Exercise directions :: Pull out each line in the records that contains the word "Reporting".

Data to use ::

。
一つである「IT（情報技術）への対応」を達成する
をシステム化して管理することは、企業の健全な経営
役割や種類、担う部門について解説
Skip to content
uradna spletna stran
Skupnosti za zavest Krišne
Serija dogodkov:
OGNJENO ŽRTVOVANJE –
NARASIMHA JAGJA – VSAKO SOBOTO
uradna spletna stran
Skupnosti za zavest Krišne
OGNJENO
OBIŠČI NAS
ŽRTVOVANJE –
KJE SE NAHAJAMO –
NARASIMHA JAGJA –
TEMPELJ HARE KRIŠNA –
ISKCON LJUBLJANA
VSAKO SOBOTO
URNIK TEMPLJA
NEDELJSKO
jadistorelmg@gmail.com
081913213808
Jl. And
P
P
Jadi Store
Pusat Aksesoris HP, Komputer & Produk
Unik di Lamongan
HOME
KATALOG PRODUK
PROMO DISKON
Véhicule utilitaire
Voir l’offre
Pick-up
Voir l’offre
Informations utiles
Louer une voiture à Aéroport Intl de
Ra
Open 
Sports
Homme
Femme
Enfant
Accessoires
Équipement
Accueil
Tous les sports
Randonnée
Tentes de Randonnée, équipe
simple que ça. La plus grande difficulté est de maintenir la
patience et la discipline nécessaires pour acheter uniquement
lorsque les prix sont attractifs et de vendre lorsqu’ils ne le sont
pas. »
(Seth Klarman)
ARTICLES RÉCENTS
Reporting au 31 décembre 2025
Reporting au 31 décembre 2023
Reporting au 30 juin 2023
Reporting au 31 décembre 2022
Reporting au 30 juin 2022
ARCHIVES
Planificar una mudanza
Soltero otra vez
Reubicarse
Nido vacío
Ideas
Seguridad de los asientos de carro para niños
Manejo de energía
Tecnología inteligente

Completed task ::
Reporting au 31 décembre 2025
Reporting au 31 décembre 2023
Reporting au 30 juin 2023
Reporting au 31 décembre 2022
Reporting au 30 juin 2022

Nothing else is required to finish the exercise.